Richards and Boyd have put in $350,000 to start up Happy HubBub, which is set to open on February 1 in a building that used to house the vicarage behind Jika Jika Anglican church in Preston.
Finding the target market
Richards says after having her second child she realised she couldn't afford to go back to her part-time job as an editor and fund two children in childcare, so started her own editing business.
She soon discovered how difficult it was to get work done at home while caring for children.
"Literally I am the target market [for Happy HubBub]," she says.
"I'm part of an online Facebook mums group and a common recurring theme was women trying to get work done at home with their kids. One woman said 'I just wish I could go to a cafe and get my work done and look out the window and see my children happily playing and being looked after by qualified child carer'. I thought straight away, there is a business there."
Three-and-a-half years later Happy HubBub is almost ready to open, with Richards and Boyd using a crowdfunding campaign through Pozible to sign up members and raise awareness.
Happy HubBub can be used by members on a casual basis for a $30 monthly fee and a $65 day pass, which includes four hours of childcare. There are cheaper rates available for regular members.
Richards says the response to the co-working childcare centre has been "brilliant".
"Aside from the on-site childcare, the thing that most people loved about the idea was the sense of community and support of parents working together. Most people think it is such a simple idea and people are surprised there aren't places like this already," she says.
While Mummydesking opened in the Melbourne suburb of Kensington last year, it is only run for two sessions a week and Bubs and Boardrooms in Sydney provides a creche rather than qualified childcare.
Some interest from dads
Happy HubBub will also present an alternative to the majority of co-working spaces attracting more males than females.
"We've had some interest from dads but it's a very low percentage at the moment," Richards says. "To be fair, a lot of our advertising has been focused on women so far."

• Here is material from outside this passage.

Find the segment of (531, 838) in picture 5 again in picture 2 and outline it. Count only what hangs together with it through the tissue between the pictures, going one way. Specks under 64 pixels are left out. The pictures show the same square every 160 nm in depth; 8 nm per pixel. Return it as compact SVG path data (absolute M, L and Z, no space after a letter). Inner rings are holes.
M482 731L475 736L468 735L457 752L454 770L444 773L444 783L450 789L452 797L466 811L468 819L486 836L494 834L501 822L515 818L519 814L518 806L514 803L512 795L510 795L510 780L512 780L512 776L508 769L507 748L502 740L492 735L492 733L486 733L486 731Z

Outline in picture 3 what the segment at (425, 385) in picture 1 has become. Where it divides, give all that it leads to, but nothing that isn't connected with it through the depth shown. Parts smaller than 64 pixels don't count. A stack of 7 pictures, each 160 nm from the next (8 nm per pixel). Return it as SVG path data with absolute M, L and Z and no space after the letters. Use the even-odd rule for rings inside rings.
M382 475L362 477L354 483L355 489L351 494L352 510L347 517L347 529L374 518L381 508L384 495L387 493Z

"[Male domination] is something I'm aware of in terms of the statistics on co-working spaces across the board, so I'm excited about creating something that is predominantly a female space."

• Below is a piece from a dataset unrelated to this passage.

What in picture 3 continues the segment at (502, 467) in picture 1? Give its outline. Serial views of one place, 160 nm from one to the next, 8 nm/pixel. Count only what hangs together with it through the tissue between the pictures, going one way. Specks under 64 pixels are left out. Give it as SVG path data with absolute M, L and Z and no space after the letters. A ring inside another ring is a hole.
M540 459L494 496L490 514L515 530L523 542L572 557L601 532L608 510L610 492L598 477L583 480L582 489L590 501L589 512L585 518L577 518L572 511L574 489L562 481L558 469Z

Sarah Pilling, co-owner of business consulting firm Bramble and Briar, has signed up as one of Happy HubBub's founding members.
Pilling and her business partner both have small children and tend to work for clients remotely but if they need to work on projects together they are stuck with meeting at each other's houses or the park because inevitably one of the pair have a child in tow.
"Because we pick and choose our own work hours it's hard to have childcare at the same time," she says. "We are hoping it will be a great place to get out and have a nice workspace because it can be quite lonely working from home. It will also save time, as you can drop the kids off and start working straight away rather than dropping them off at childcare and then going into the city to a co-working space".
Pilling says another attraction of Happy HubBub is the more family-friendly hours of the co-working space.
"I've used co-working spaces before and while it's great to get out and about, you lose so much time commuting to them. Nobody is there at 9am and then a lot of the functions are on a Friday night," she says.
"I can't wait until [Happy HubBub] kicks off."